JENKINS: Guy, why don't you jump in here? Guy and David both just returned from Everest, so why don't you give us maybe a picture. How crowded is it on these routes, Guy? How's the climbing? What's the fixed-line situation? The camp situation? I'm just trying to give a picture to our readers of what's actually there.

COTTER: Fair enough. I would say from a crowded perspective—I can't comment on the north side because I haven't been over there—but I would say, in terms of the south side, we saw our biggest crowding, I think it was around '93, and that was when the Nepalese government decided to increase the peak fees from around $10,000 US for a permit to around $70,000 US the following year, so it seems around '93 it was a very, very busy time.

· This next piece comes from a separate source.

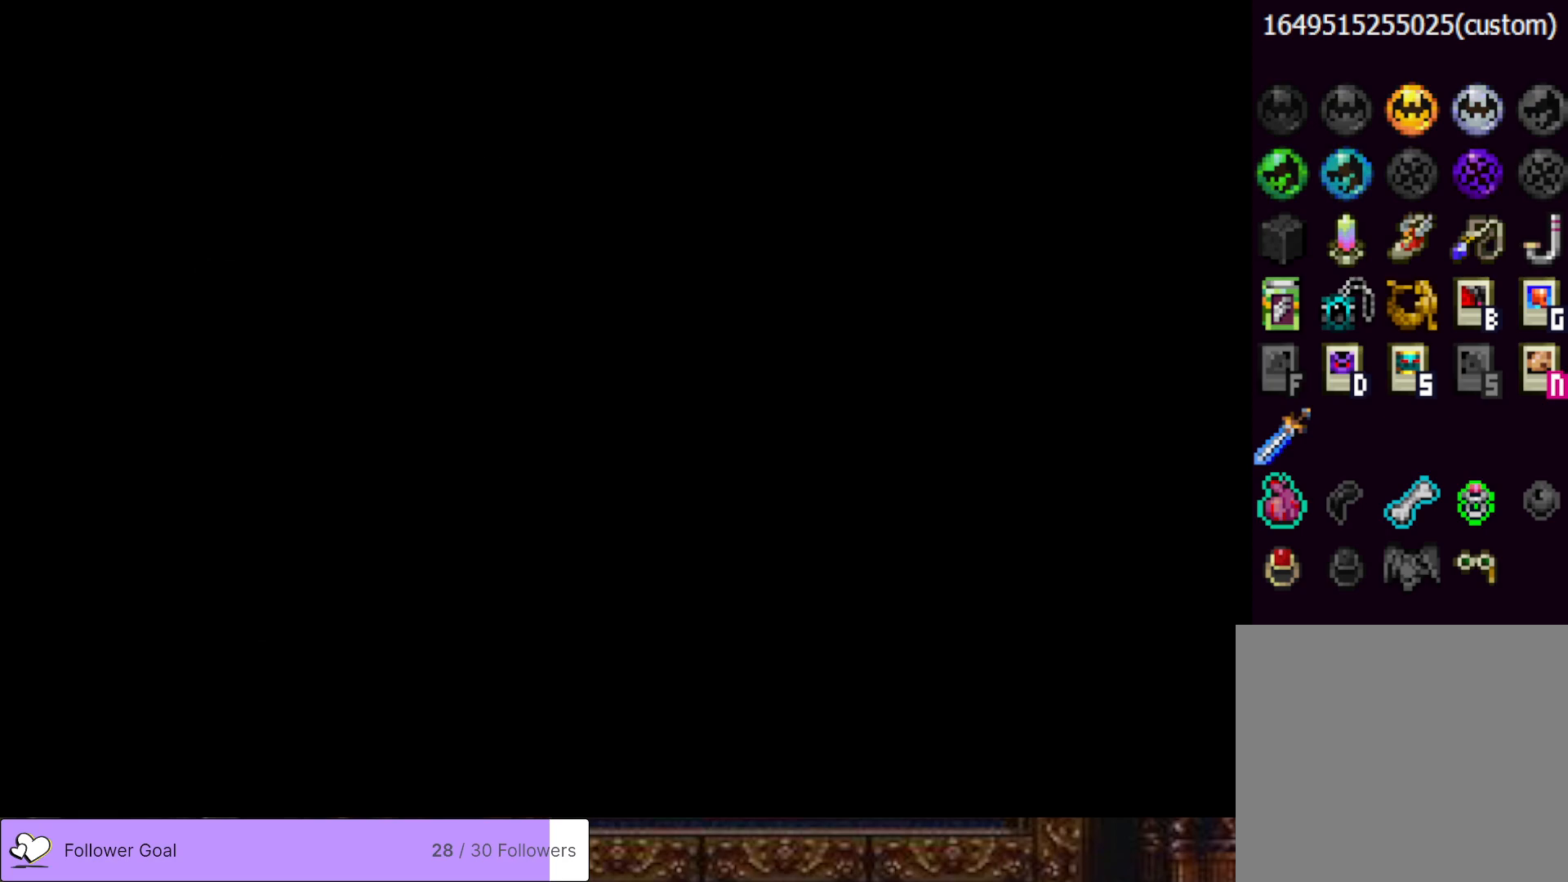
{"buttons": ["DPAD_RIGHT"], "right_stick": "center", "events": [[467, "DPAD_RIGHT", "down"]]}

Since then, I don't think we've seen as many people on the mountain. It's hard to speak to, but you might be looking, in a year like this year, at 17 different teams with seven to-12 people on each permit. That could correspond to at least 300 people in base camp. And I don't know what the final stats were, but I think somewhere over 400 people summitting from both sides, and up to half of those coming from the south side this year.

But how crowded that really seems on the mountain is kind of dependent on certain factors, such as the weather throughout the season. If you've got good weather, people kind of spread out on the mountain. If you've got a limited number of summit days, (there are only a couple of days that people are able to summit) then it obviously does feel very crowded when all the teams are trying to summit through a short window period.

Overall on the mountain, it can seem relatively busy on certain days, but years like this one with a reasonable amount of good weather, people spread out on the mountain and it does not seem that crowded.

How it all works on the mountain with fixed-ropes, camps, and everything like that, is that—as Dave alluded to—is that with teams coming back year after year things seem very well organized. Everyone has a good system of doing things. We've all worked together before, we all communicate about how things are going to be gotten done, and therefore the whole process of putting in ropes and campsites seems to flow quite well.

JENKINS: Ed, how does this sound to you? Neil, as well? Neil, you were there in '96, we all know that. Ed, you've been there many times. How has it all changed since '96. What are the changes you see?

VIESTURS: Well, I think Dave is correct that a lot of the consistent players tend to be on the south side and there are a few that hang out on the north side, but the north side is getting more and more popular simply because, I think, that the fees are less on the Chinese side so people are going to take advantage of that.

But also, on the south side, other than the (what I think) legitimate players, and guide service and outfitters, there are a few people that trickle in with the label of "organized expedition" or "guide service" and really kind of get away with things that we scratch our heads at. And I don't know if that happened this year, if you've seen some of that, but two years ago, we saw a few of those people up there and, um….

JENKINS: What are you talking about Ed, getting with things that you look at askance at, or think might not be safe? Give me an example.

VIESTURS: The way they're guiding, and the types, and level of ability that their clients have. And the level and ability of the person that is actually guiding and leading. That person often has no right to be there themselves, let alone leading a person or a group of people. If something goes wrong, he can't handle it, or they can't handle it. So here we go with a people—that Guy said as well—they got their act together, they're acting cohesively with other groups that communicate and then there's these other groups that kind of "squeeze up, squeeze down."